数十の偽ウォレットアドオンがFirefoxストアに氾濫、暗号資産を盗難

Firefoxの公式アドオンストアには、40以上の偽拡張機能が信頼できるプロバイダーの人気暗号通貨ウォレットになりすまして出現し、ウォレットの認証情報や機密データを盗み取っています。

これらの拡張機能の中には、Coinbase、MetaMask、Trust Wallet、Phantom、Exodus、OKX、Keplr、MyMoneroのウォレットを装ったものがあり、盗んだ情報を攻撃者が管理するサーバーに送信する悪意のあるコードが含まれています。

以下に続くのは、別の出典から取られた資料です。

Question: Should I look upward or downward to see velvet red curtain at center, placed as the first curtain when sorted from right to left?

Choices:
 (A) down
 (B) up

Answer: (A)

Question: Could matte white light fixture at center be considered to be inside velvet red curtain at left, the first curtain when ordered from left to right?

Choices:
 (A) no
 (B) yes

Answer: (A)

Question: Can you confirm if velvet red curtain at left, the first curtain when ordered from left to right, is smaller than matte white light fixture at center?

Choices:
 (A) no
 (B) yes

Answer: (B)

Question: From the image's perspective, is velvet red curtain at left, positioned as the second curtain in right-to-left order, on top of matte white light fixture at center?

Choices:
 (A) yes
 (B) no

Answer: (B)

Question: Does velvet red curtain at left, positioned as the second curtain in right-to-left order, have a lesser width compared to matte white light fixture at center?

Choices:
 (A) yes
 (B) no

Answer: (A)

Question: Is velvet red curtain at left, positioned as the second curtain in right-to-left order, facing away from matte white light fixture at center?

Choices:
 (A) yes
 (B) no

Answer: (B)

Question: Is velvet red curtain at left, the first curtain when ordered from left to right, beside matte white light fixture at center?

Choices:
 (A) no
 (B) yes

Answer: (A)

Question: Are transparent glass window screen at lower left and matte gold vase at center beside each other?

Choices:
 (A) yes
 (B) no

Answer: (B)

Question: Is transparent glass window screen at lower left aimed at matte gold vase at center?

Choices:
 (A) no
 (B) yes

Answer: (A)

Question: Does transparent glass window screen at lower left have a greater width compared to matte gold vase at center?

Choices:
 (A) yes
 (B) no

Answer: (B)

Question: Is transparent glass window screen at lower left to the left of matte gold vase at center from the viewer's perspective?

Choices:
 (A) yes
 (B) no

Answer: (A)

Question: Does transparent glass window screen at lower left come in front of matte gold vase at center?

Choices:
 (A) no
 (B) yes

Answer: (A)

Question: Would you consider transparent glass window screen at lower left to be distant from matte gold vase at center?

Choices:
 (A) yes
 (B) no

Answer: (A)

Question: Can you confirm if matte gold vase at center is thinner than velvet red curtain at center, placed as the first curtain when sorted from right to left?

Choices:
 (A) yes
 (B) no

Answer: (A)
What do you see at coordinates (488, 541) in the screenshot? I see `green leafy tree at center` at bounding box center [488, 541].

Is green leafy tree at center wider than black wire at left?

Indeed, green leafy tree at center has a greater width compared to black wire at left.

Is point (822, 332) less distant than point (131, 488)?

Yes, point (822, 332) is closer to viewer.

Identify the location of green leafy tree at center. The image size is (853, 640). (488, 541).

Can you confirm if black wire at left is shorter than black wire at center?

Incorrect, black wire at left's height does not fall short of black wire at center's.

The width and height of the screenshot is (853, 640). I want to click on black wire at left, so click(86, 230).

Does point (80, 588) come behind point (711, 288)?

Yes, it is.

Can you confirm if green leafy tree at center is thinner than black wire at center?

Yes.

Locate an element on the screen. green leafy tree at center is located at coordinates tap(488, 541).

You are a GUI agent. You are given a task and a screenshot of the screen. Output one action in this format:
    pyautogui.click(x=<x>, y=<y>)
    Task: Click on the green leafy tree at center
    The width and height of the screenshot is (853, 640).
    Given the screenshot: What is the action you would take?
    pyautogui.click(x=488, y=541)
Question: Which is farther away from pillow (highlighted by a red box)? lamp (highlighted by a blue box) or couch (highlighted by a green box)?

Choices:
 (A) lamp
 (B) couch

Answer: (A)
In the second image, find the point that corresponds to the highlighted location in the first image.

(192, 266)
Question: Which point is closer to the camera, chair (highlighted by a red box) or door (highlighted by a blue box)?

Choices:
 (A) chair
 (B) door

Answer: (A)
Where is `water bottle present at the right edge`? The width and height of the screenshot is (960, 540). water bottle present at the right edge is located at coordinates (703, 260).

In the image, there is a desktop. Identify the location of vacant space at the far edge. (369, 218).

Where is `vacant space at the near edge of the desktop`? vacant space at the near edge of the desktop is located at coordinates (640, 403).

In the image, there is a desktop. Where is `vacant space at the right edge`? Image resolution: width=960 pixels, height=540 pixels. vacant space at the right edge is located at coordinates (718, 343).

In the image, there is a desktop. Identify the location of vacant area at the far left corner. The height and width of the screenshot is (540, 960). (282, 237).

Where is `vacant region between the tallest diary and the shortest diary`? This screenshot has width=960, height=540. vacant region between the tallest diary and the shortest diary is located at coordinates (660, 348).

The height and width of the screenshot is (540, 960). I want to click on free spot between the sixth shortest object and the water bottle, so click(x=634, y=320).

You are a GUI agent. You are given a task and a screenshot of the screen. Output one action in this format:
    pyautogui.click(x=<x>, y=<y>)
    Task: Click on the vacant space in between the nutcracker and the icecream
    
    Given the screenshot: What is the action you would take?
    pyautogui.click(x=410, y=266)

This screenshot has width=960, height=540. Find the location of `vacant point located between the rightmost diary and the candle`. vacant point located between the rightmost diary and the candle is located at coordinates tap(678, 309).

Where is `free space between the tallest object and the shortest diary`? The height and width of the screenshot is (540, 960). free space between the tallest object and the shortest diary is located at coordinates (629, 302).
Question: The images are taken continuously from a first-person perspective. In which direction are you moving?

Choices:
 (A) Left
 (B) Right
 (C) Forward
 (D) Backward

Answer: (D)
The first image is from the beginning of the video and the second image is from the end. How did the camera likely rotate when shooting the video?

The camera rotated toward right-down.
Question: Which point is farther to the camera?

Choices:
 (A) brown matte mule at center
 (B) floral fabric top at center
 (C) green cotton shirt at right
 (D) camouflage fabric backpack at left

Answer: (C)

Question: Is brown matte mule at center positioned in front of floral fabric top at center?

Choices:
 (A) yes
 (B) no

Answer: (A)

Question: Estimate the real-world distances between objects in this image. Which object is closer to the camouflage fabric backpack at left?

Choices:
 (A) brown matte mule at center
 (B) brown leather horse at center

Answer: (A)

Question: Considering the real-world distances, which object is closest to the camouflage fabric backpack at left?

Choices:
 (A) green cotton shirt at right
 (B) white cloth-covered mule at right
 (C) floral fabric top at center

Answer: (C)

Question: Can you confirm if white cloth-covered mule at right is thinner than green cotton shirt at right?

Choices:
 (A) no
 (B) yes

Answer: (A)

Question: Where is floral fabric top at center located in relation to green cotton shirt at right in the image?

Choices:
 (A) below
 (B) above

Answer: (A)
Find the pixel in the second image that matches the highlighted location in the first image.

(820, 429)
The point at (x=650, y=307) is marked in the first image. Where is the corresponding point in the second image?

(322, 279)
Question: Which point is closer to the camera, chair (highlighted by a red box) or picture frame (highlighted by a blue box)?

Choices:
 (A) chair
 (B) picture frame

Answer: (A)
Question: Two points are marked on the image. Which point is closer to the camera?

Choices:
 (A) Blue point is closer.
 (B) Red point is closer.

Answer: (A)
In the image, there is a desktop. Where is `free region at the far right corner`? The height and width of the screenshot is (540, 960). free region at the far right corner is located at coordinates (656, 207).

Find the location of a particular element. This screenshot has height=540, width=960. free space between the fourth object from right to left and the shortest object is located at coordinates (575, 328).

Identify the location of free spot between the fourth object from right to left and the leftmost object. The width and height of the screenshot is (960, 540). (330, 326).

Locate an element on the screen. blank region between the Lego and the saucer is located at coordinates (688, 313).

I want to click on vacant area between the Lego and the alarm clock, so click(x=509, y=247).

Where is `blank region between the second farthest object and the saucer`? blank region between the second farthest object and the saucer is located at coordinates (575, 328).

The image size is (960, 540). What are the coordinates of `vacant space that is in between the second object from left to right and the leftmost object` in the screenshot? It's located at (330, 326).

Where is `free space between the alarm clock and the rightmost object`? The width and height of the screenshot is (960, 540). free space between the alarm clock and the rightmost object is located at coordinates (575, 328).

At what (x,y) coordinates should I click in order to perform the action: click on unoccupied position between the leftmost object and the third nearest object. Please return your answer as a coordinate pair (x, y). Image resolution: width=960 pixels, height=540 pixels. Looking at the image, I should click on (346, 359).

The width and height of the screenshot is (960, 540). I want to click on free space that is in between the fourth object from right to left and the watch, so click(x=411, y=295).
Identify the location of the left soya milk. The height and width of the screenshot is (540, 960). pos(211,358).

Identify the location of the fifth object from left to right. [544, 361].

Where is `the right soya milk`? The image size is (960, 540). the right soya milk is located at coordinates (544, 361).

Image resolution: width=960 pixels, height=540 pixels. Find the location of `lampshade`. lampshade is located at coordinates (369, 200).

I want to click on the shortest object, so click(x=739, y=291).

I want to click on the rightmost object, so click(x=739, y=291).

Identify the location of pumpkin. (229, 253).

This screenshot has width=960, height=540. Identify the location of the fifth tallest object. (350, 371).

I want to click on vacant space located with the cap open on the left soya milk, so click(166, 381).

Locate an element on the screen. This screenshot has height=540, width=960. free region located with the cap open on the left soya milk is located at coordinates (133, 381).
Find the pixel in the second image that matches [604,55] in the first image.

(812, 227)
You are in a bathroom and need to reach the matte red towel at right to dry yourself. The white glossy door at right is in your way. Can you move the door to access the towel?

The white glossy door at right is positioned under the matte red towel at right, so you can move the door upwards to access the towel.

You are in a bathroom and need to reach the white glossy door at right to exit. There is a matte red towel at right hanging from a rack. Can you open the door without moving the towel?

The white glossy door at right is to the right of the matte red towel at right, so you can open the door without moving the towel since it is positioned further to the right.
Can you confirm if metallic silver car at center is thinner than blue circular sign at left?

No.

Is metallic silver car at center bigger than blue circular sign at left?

Koi Securityの研究者は、これらの危険な拡張機能を発見し、このキャンペーンの背後にロシア語話者の脅威グループがいることを示す証拠も見つけました。

BleepingComputerに共有されたレポートによると、これらのブラウザーアドオンの多くは、正規ウォレットのオープンソース版をクローンし、悪意のあるロジックを追加したものだと研究者は述べています。

Koi Securityは、被害者の機密データ入力を監視する「input」や「click」イベントリスナーのコード例を提示しています。

このコードは、現実的なウォレットキーやシードフレーズをフィルタリングするため、30文字以上の入力文字列をチェックし、データを攻撃者に流出させます。

エラーダイアログは、ユーザーに活動を警告する要素の不透明度をゼロに設定することで、ユーザーから隠されます。

シードフレーズ（リカバリー/ニーモニックフレーズ）は通常複数の単語からなるマスターキーであり、ユーザーがウォレットを新しいデバイスに復元・移行することを可能にします。

誰かのシードフレーズを入手すれば、そのウォレット内の暗号資産をすべて盗むことが可能です。この盗難は正規の取引として表示され、元に戻すことはできません。

このキャンペーンは少なくとも4月から活動しており、新たな拡張機能が継続的にFirefoxストアに追加されているようです。研究者によれば、最新の悪意ある拡張機能は先週追加されたばかりです。

信頼を得るため、脅威アクターは偽装するブランドの本物のロゴを使用し、多くの拡張機能には数百件の偽の5つ星レビューが付いていました。また、一部には詐欺を報告する1つ星レビューも多数あり、これは暗号資産を失ったユーザーによるものと考えられます。

ほとんどのユーザーレビューは明らかに偽造（インストール数をはるかに上回る）ですが、詳細に注意を払わない多くのユーザーは、これらをインストールしてしまい、シードフレーズを盗まれるリスクがあります。

Mozillaは、暗号詐欺拡張機能を検出するための初期の検出システムを開発しました。これは自動化された指標でリスクレベルを評価し、閾値に達した場合は人間のレビュワーが提出物を分析し、悪意があればブロックします。

Koi Securityは、公式の報告ツールを使ってFirefoxストアに発見を報告したとBleepingComputerに伝えましたが、執筆時点でも偽拡張機能は引き続き利用可能です。

BleepingComputerはこの件についてMozillaにコメントを求めましたが、すぐには声明は得られませんでした。